Measuring Internalizing Psychopathology Using the MMPI-3: An Examination of Convergent, Discriminant, and Incremental Validity

Author ORCID Identifier

0000-0003-1874-9821

Department

Psychology

Department Name When Scholarship Produced

Psychology

Document Type

Article

Publication Date

6-1-2023

Abstract

Contemporary assessment of internalizing psychopathology emphasizes measuring transdiagnostic symptom dimensions rather than discrete diagnoses. The Minnesota Multiphasic Personality Inventory (MMPI) family of instruments includes broadband personality and psychopathology inventories that are particularly well-suited for assessing internalizing symptom dimensions. Although significant evidence exists supporting the validity of MMPI-2-Restructured Form (MMPI-2-RF) scale scores against mood disorders and related symptoms, the MMPI-3 contains new scales relevant to internalizing psychopathology and significant alterations to existing scales, necessitating a re-examination of substantive scale validity. The current study included 253 undergraduate students and 386 correctional inmates who completed the MMPI-3 and self-report measures of internalizing psychopathology. Correlational analyses were used to examine the convergent and discriminant validity of MMPI-3 scale scores against internalizing criteria, with results indicating that hypothesized convergent associations were of moderate-to-large effect sizes with smaller discriminant associations across both samples.
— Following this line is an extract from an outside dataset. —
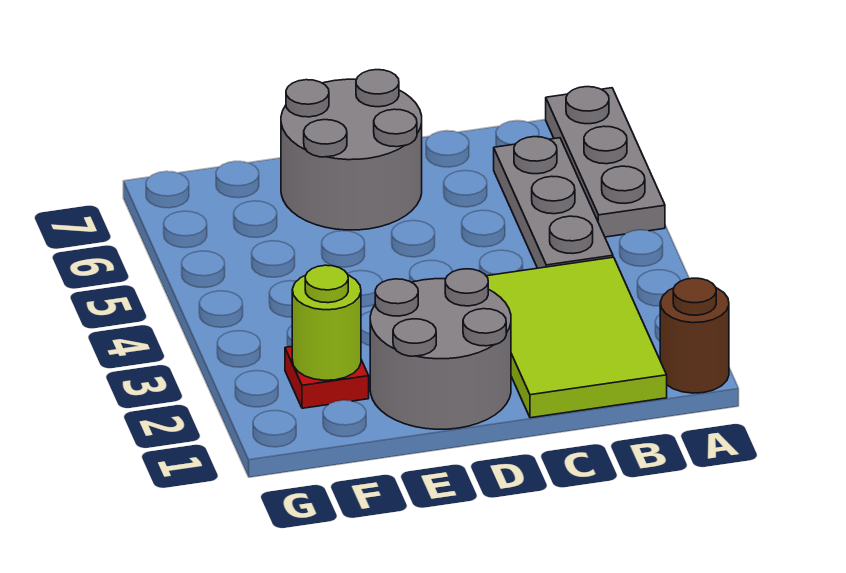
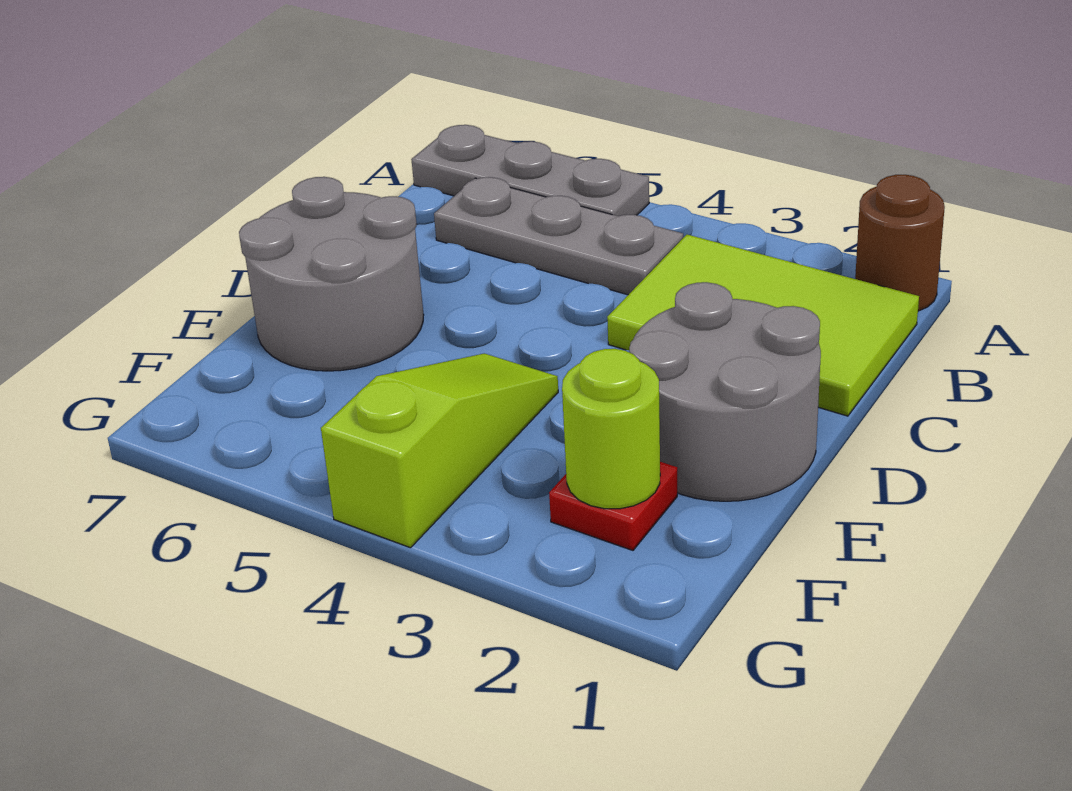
none -> lime 1x3 slope [321,353,558,548]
Regression analyses were used to evaluate the incremental validity of MMPI-3 scale scores over MMPI-2-RF analogues in predicting internalizing outcomes, with MMPI-3 scale accounting for significant additional variance across criteria. Overall, findings generally support the convergent, discriminant, and incremental validity of MMPI-3 scales in measuring internalizing psychopathology. Exceptions to this general pattern of results, limitations, implications, and future research directions are discussed.